What is needed:
Please return every line of the records below that holds the word "business".

Supplied entries:

^^^^^^^^

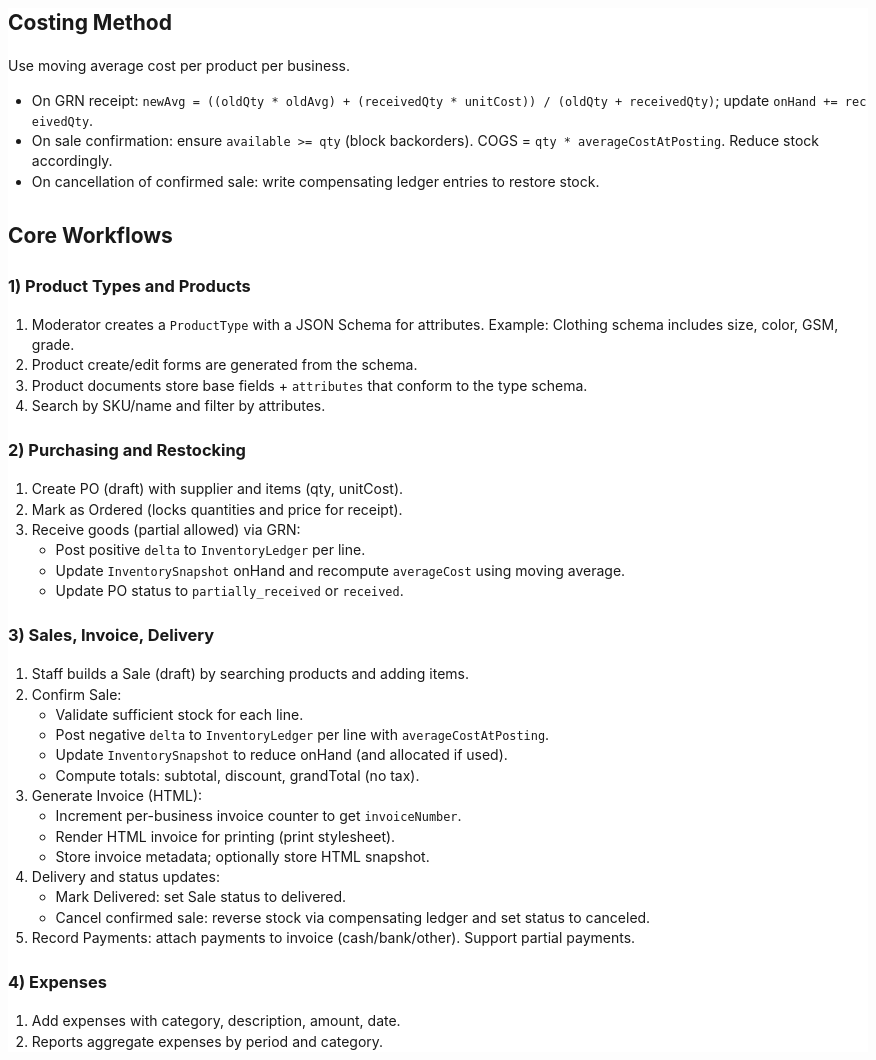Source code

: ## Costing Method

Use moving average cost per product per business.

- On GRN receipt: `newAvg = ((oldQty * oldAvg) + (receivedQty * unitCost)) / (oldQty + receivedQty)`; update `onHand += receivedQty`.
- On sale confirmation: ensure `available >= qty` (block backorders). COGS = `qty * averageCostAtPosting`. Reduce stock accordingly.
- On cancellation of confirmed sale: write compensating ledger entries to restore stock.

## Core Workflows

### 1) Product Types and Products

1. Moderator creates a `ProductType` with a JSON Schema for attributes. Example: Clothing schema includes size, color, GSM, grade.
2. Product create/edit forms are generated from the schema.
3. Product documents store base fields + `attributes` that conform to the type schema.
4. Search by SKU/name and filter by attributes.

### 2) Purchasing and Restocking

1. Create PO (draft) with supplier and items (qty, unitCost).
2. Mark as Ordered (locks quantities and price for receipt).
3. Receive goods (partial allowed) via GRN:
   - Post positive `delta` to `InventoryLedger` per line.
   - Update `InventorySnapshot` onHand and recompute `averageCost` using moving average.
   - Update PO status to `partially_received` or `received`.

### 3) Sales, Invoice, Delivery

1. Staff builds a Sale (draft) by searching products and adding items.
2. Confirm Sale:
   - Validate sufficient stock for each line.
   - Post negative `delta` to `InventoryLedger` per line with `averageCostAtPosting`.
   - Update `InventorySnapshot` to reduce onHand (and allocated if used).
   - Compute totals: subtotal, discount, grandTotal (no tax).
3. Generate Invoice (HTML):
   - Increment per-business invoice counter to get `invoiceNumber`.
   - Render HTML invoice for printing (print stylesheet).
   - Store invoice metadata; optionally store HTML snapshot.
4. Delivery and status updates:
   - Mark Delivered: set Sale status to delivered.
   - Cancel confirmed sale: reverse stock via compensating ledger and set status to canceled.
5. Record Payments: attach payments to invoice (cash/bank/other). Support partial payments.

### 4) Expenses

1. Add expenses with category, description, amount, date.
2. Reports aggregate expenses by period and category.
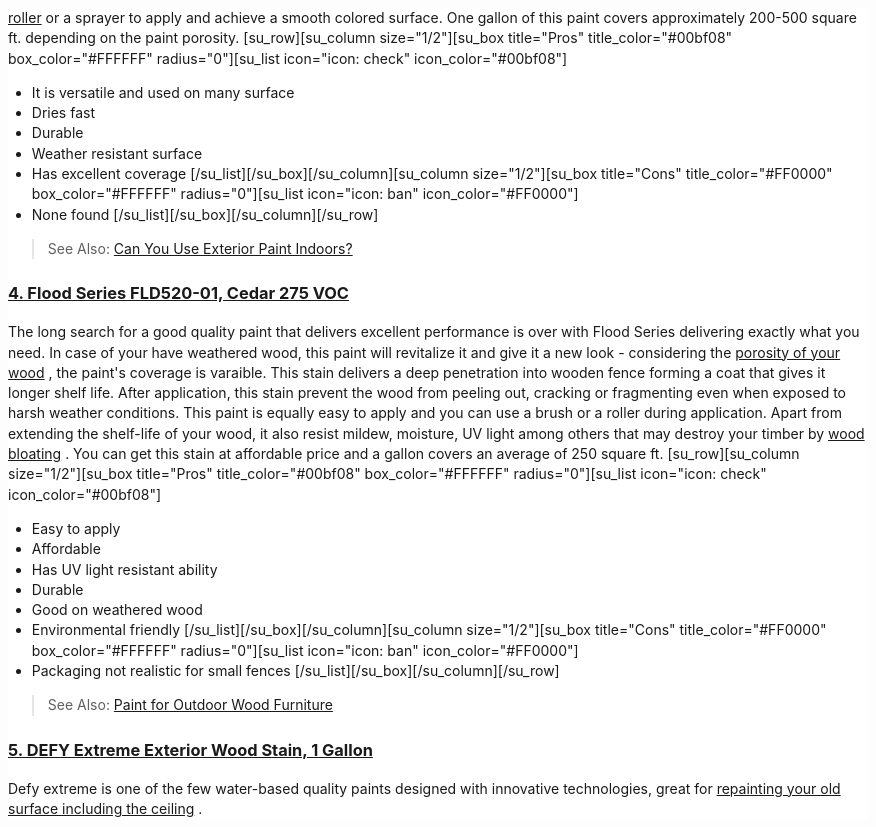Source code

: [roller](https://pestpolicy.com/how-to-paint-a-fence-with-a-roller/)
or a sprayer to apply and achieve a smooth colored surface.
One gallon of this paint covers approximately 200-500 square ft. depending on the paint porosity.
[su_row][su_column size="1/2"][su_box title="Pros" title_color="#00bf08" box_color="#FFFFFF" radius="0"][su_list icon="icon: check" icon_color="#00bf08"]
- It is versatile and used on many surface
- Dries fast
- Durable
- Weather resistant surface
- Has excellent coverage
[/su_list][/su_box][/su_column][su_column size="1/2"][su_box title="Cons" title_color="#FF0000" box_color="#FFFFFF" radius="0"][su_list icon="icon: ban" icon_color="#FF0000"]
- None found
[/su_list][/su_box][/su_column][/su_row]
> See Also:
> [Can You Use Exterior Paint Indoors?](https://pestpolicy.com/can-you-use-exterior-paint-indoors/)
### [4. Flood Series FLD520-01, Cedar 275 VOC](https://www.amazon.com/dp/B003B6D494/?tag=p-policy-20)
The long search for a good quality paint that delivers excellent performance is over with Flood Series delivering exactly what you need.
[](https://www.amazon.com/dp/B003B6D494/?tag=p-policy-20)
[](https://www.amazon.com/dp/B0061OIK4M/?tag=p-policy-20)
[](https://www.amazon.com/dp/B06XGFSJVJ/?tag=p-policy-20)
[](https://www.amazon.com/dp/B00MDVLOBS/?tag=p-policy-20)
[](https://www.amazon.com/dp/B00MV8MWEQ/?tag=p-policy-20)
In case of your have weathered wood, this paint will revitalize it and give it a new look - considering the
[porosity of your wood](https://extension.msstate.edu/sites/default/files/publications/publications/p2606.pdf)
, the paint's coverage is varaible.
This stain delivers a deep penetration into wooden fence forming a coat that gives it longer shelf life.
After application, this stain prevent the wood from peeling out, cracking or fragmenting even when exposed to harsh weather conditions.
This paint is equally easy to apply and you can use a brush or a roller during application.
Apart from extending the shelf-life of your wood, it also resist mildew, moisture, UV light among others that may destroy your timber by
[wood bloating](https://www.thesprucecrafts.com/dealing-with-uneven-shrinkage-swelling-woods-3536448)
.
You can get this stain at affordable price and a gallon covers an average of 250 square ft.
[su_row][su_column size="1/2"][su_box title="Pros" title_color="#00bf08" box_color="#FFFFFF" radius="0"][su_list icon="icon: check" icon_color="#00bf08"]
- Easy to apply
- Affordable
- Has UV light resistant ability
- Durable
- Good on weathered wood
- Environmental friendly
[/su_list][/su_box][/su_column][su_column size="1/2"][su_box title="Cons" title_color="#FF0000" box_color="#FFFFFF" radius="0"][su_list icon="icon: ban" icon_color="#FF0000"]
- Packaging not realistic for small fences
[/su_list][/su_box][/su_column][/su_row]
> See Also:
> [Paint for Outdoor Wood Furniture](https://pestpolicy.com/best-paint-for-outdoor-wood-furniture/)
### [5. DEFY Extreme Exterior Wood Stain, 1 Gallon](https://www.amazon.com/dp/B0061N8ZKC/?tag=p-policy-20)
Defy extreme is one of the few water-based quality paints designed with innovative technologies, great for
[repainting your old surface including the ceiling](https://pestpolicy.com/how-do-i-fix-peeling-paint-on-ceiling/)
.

^^^^^^^^

Your solution:
Use moving average cost per product per business.
   - Increment per-business invoice counter to get `invoiceNumber`.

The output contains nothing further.